Monday, March 3, 2008
Baxter International, the manufacturer of heparin, issued an urgent nationwide voluntary recall of its blood-thinner, Heparin. According to the New York Times, there were problems with a Chinese plant that supplied an active ingredient. Here’s a link to the FDA’s recall and an excerpt from the New York Times article:
The Food and Drug Administration said the number of deaths possibly associated with the drug, made from pig intestines, had risen to 21 from 4. But it cautioned that many of those patients were already seriously ill and that the drug might not have caused their deaths.

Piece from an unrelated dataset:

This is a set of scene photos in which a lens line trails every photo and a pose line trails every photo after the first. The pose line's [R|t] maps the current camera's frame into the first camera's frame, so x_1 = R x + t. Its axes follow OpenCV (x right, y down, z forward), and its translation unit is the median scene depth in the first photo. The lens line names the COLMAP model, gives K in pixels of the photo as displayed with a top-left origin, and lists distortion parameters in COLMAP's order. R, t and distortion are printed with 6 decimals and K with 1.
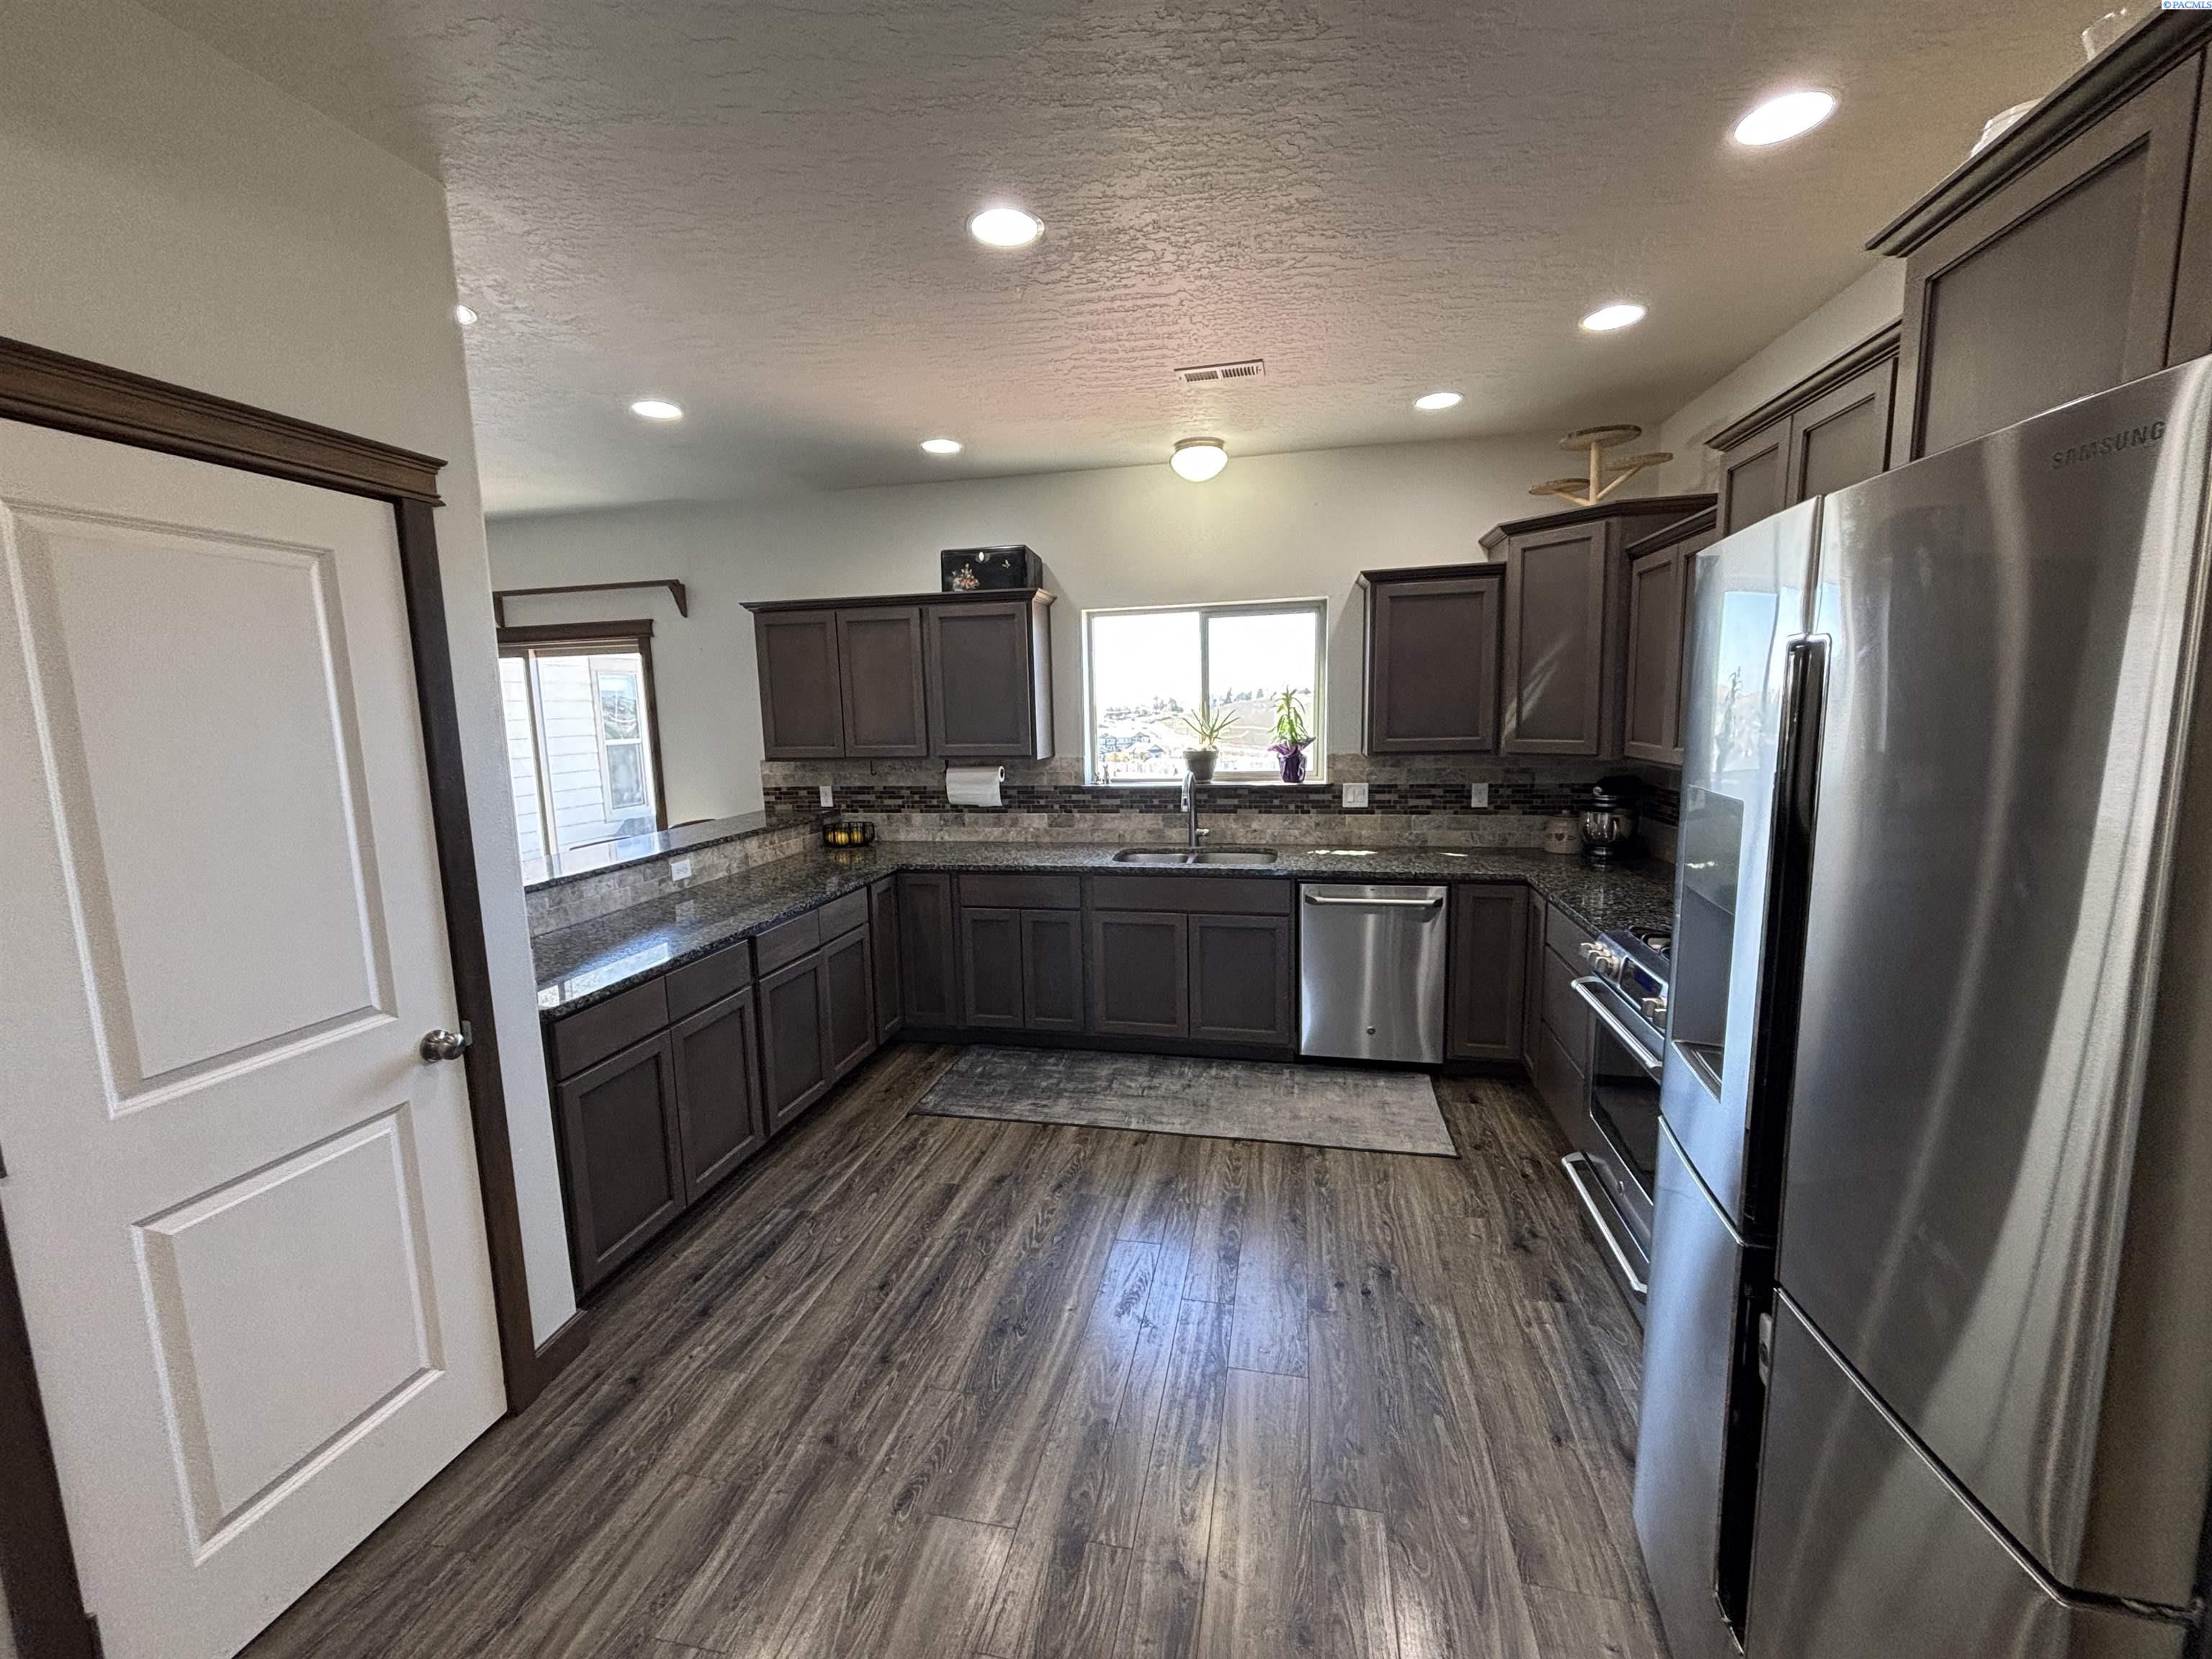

The F.D.A. emphasized that it had yet to identify the root cause of the problem, and that it had not concluded that the Chinese plant was responsible. The agency also said it was investigating two Chinese wholesalers — also called consolidators — that supplied crude heparin to the Chinese plant, Changzhou SPL, as well as those that sold raw ingredients to the consolidators.
The New York Times reported Thursday that at least one of the consolidators received supplies from small, unregulated family workshops that scraped mucous membrane from pig intestines and cooked it, eventually producing a dry substance known as crude heparin.
The F.D.A. admitted this month that it had violated its own policy by failing to inspect SPL, located west of Shanghai, before the factory began shipping the heparin ingredient to Baxter in 2004. China’s drug agency also did not inspect the plant.
The FDA’s failure is troubling, particularly in light of the Supreme Court’s recent preemption leanings.